Trismus-Pseudocamptodactyly Syndrome | Definition & Patient Education

Trismus-Pseudocamptodactyly Syndrome (TPS)

What is trismus-pseudocamptodactyly syndrome?

Trismus-pseudocamptodactyly syndrome (TPS) is a rare muscle disorder that affects the mouth, hands, and feet. The syndrome is also known as Dutch-Kennedy syndrome and Hecht syndrome. Learn more about this syndrome.

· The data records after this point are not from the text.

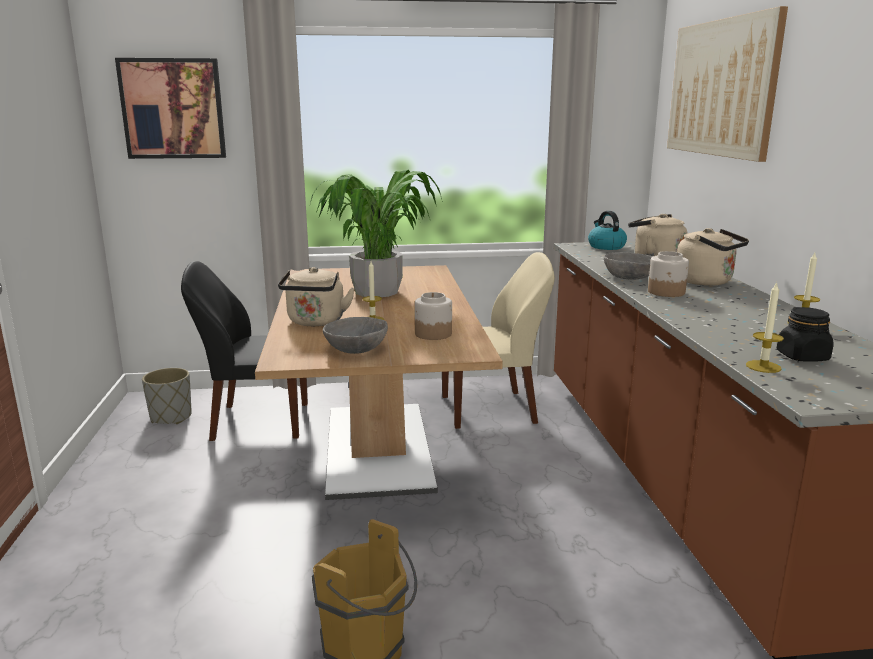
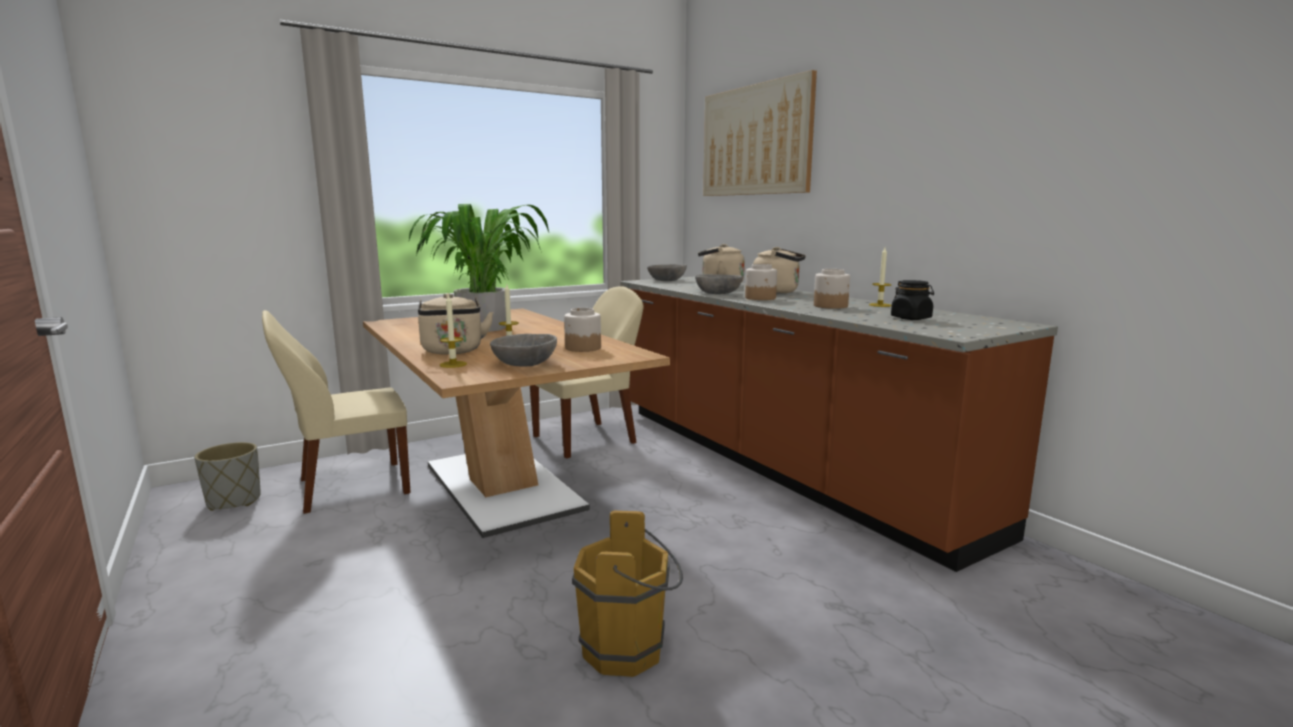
camera: 25 degrees left, 5 degrees down
picture [115,58,226,159] -> none
black chair [181,261,308,441] -> beige chair [262,310,411,514]
kettle [588,211,627,250] -> grey bowl [647,264,687,281]
candle [746,281,784,373] -> candle moved to [439,294,467,368]
none -> jar [814,269,850,309]

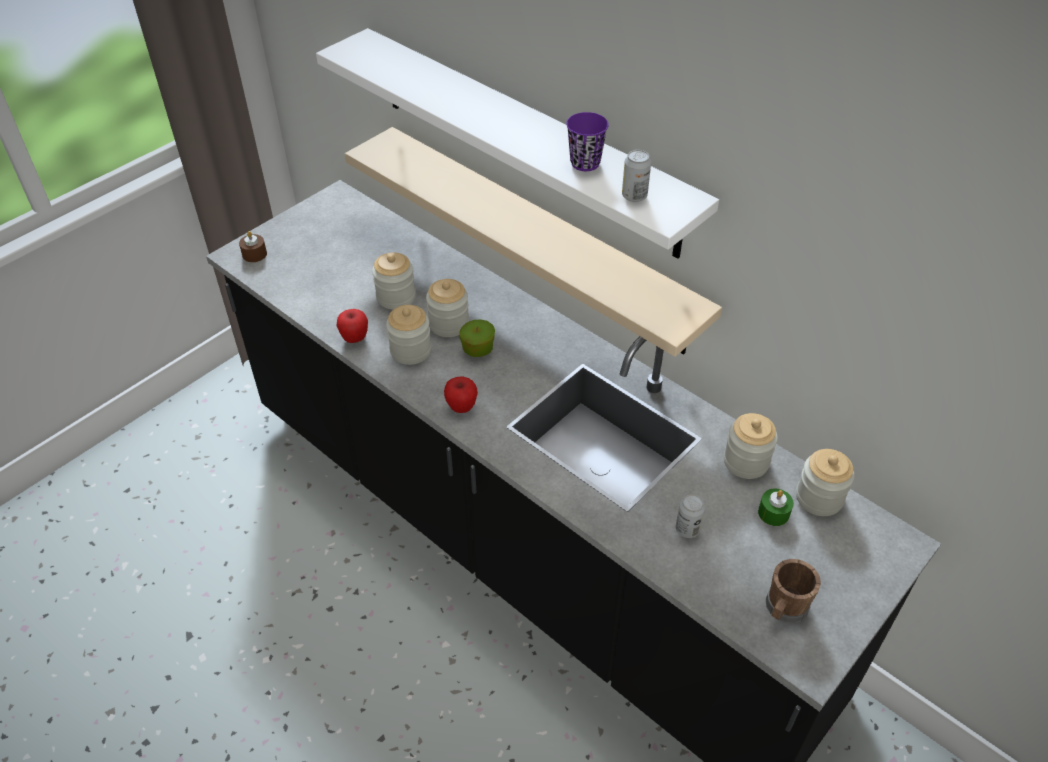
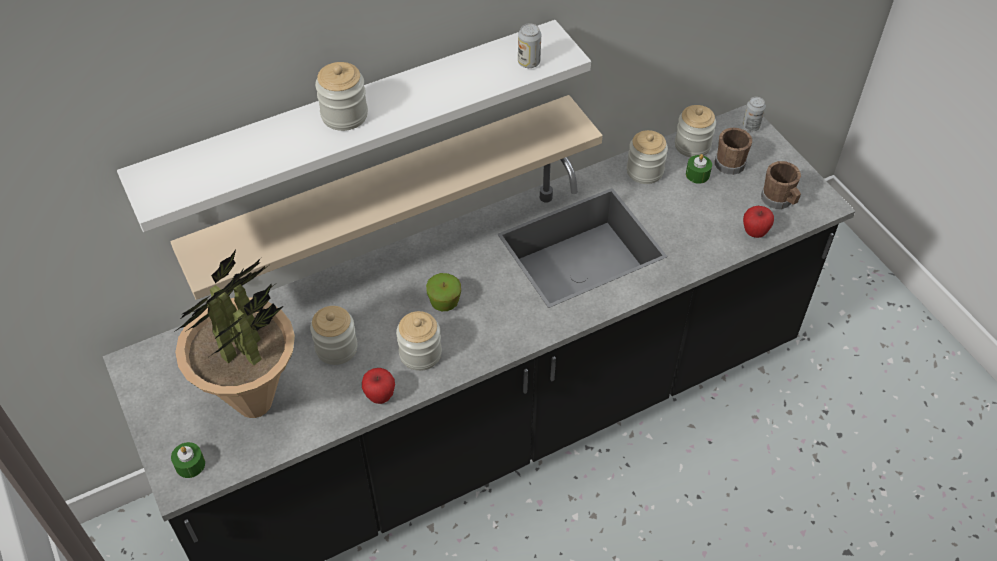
camera: 70 degrees left, 5 degrees up
brown candle [239,231,267,262] -> green candle [171,442,205,478]
jar [426,279,469,337] -> jar moved to [315,62,368,131]
apple [444,376,478,413] -> apple moved to [743,206,774,238]
purple cup [566,112,609,171] -> none
can [676,494,705,538] -> can moved to [742,97,766,131]
none -> potted plant [174,250,295,418]
none -> brown mug [715,128,752,175]

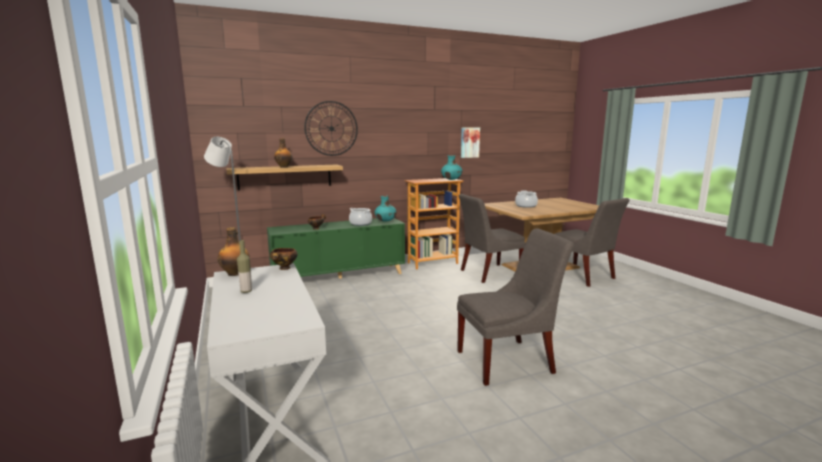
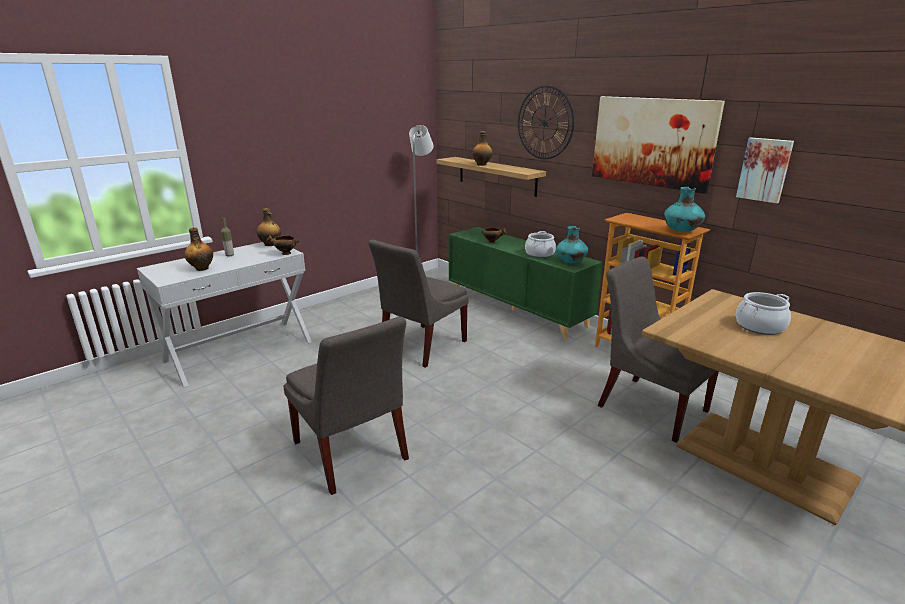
camera: 70 degrees right, 10 degrees up
grey chair [555,198,629,287] -> grey chair moved to [368,240,469,368]
none -> bottle [184,228,213,271]
none -> picture [592,96,725,194]

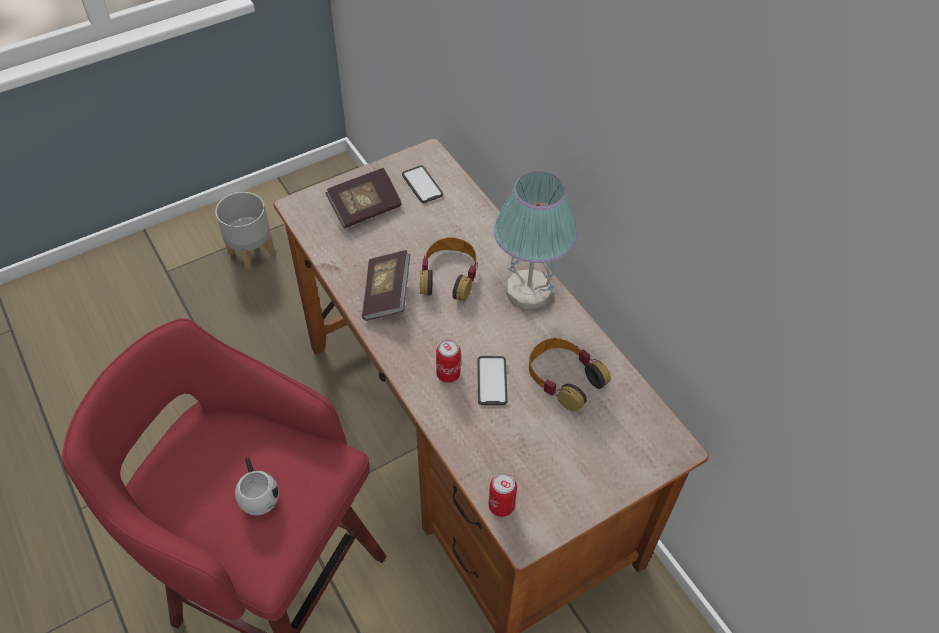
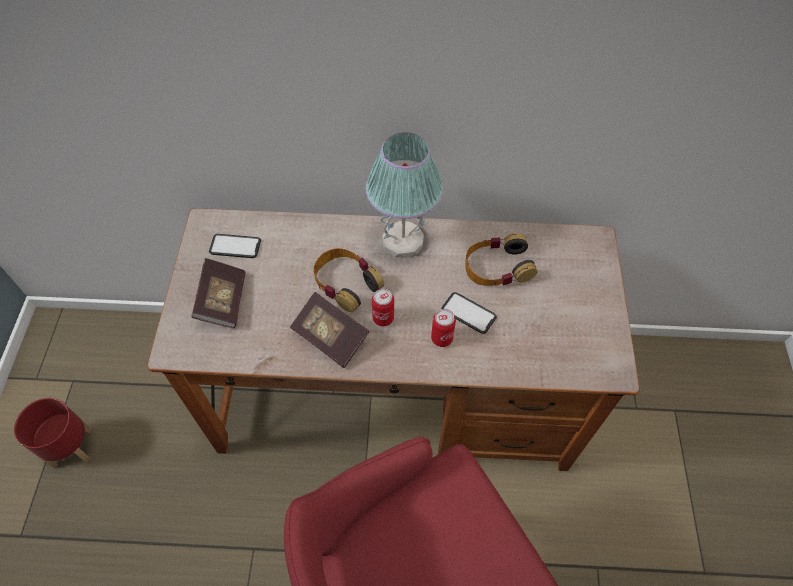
camera: 55 degrees left, 5 degrees up
grey planter [215,192,275,270] -> red planter [14,398,92,468]
white mug [235,457,279,516] -> none
can [489,473,517,517] -> can moved to [372,289,394,326]

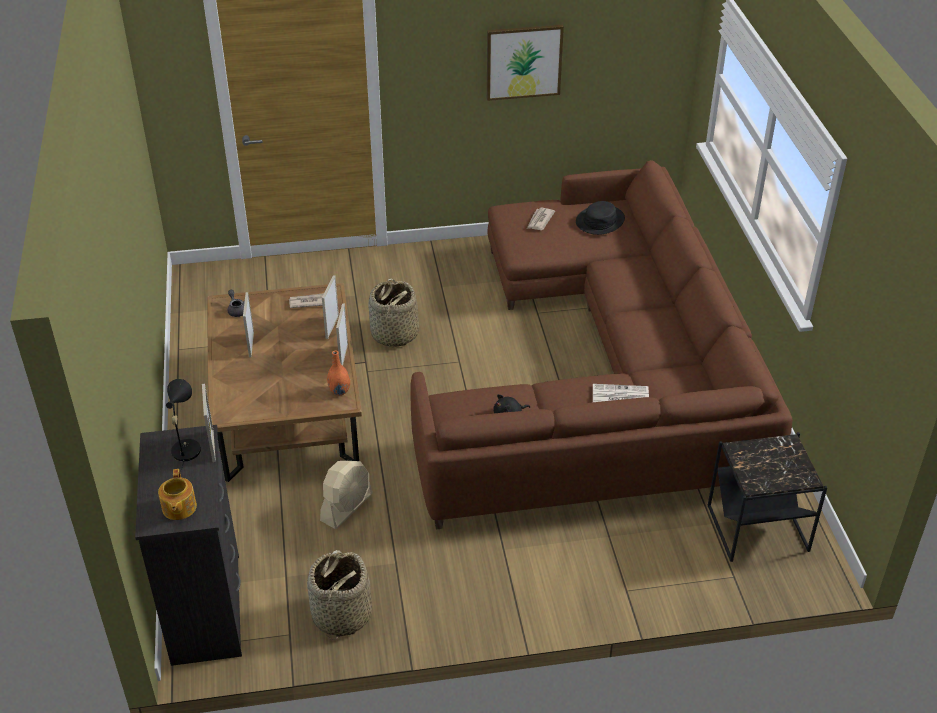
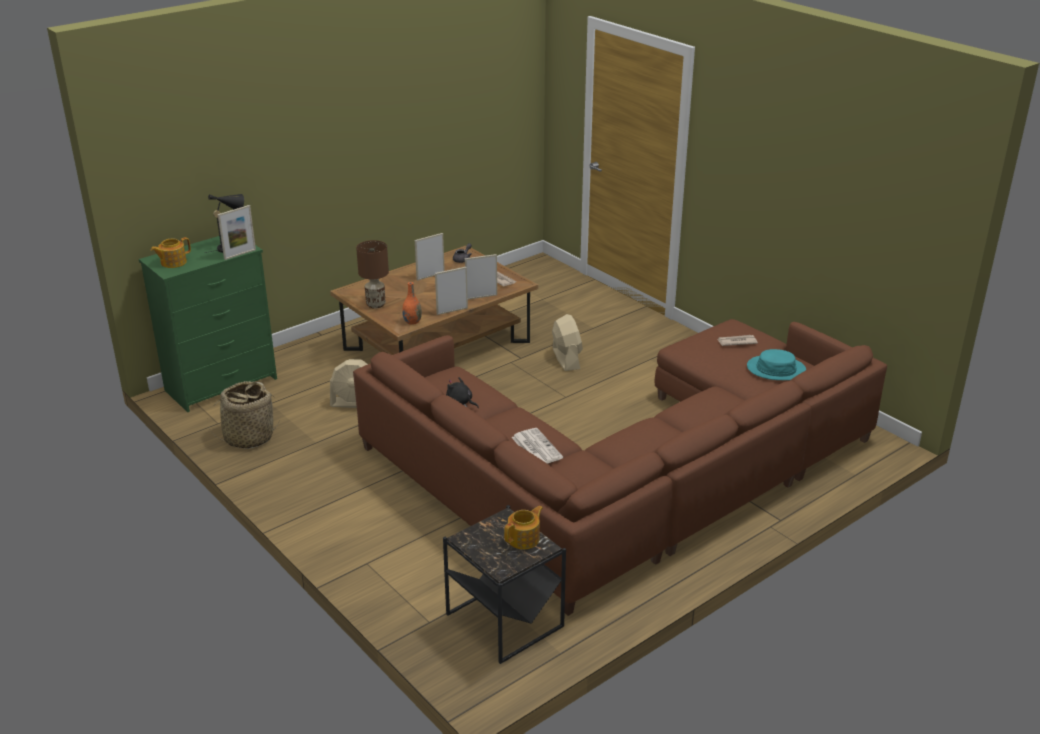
camera: 60 degrees right, 10 degrees down
black dresser [135,425,242,666] -> green dresser [139,236,277,412]
basket [368,278,419,347] -> beige fan [552,314,583,371]
picture [487,25,564,101] -> none
black hat [576,201,625,235] -> turquoise hat [747,349,806,380]
none -> brown table lamp [356,240,389,309]
none -> teapot [504,506,543,549]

What are the symptoms of TPS?


The symptoms of TPS vary from one person to another. It causes shortened muscles and tendons. The most common symptom is limited mobility of the mouth, which can cause problems with chewing. Other symptoms can include:

  • limited motion of the arms or legs
  • clenched fists
  • a club foot
  • abnormalities of the feet and hands

What causes TPS?


TPS is an inherited disease. A mutation of the MYH8 gene causes TPS. It’s autosomal dominant. This means that a person can inherit the abnormal gene from only one parent. The only known risk factor for this condition is a family history of TPS.

How is TPS diagnosed?


A doctor can usually diagnose TPS at birth. It requires a full physical examination. A doctor will also look at the family’s medical history because TPS is an inherited syndrome. The signs of TPS begin to show during infancy.

How is TPS treated?


No cure for TPS is available. However, you can have surgery to alleviate some of the symptoms of TPS. Doctors also often suggest physical and occupational therapy for people with TPS who have trouble walking or who have dexterity issues.